Every major breach report tells the same story. Attackers do not break through firewalls. They log in. They use stolen credentials, exploit overly broad service accounts, or escalate from a compromised standard user to domain admin through privilege pathways that nobody has reviewed in years.
We see this consistently in our assessment work. Organisations invest in network security, endpoint detection, and SIEM platforms, but leave identity controls as an afterthought. The result is environments where dozens of accounts have standing admin access, service accounts run with domain-level privileges and never rotate credentials, and nobody can say with confidence who accessed what last Tuesday.
Standing privileged access - admin accounts that are always active, always powerful, and always available - is the single biggest enabler of lateral movement in a breach. An attacker who compromises one privileged account can often reach everything: Active Directory, cloud management consoles, backup infrastructure, and business-critical applications.
The fix is conceptually simple but operationally demanding: eliminate standing privileges. Move to just-in-time access where elevated permissions are granted for a specific task, for a limited time, and revoked automatically. Every privileged session should be monitored, logged, and subject to behavioural analysis.
We have delivered this for clients in financial services and asset management. It requires careful planning - you cannot simply remove admin access overnight without understanding what breaks.
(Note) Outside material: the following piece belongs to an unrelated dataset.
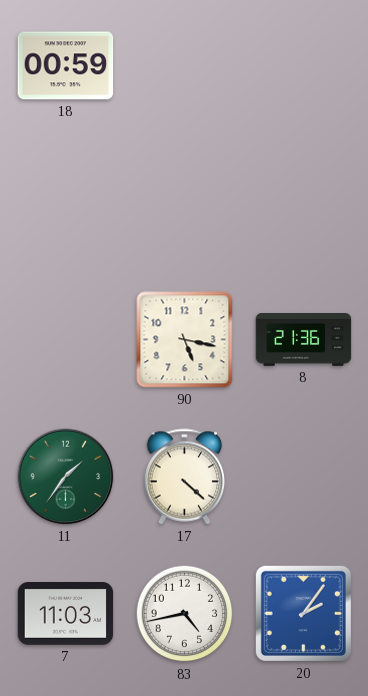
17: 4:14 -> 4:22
But the security improvement is dramatic. One client moved from over 200 standing privileged accounts to zero, with all elevated access now granted on demand and automatically revoked.
Most identity programmes focus on human users. That is necessary but incomplete. In a modern environment, the majority of identities are not human. They are service accounts, API keys, automation credentials, cloud workload identities, and increasingly, AI agents that interact with systems on behalf of users.
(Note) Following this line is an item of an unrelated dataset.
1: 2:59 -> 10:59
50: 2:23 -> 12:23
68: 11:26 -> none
These machine identities are often created during deployment, given broad permissions to "make things work," and then forgotten. They do not have MFA. They do not have password rotation. They do not appear in most identity governance reviews. And they are increasingly targeted by attackers who know that a compromised service account is less likely to trigger an alert than a compromised user account.
Extending identity governance to cover machine identities is not optional any more. It needs the same lifecycle management, the same access reviews, and the same monitoring that human accounts receive.
If you are not sure where your identity risk sits, start with three things. First, inventory every account with admin or elevated access - including service accounts - and ask whether each one genuinely needs those permissions today. Second, check whether you can detect and alert on unusual privileged activity in real time. Third, look at how credentials are managed for service accounts and automation - if the answer is "they were set up two years ago and nobody has touched them since," that is your biggest risk.
Identity is not a glamorous topic. It does not get the conference keynotes that AI and zero-day vulnerabilities get. But it is where most serious breaches start, and it is where the highest-impact improvements can be made.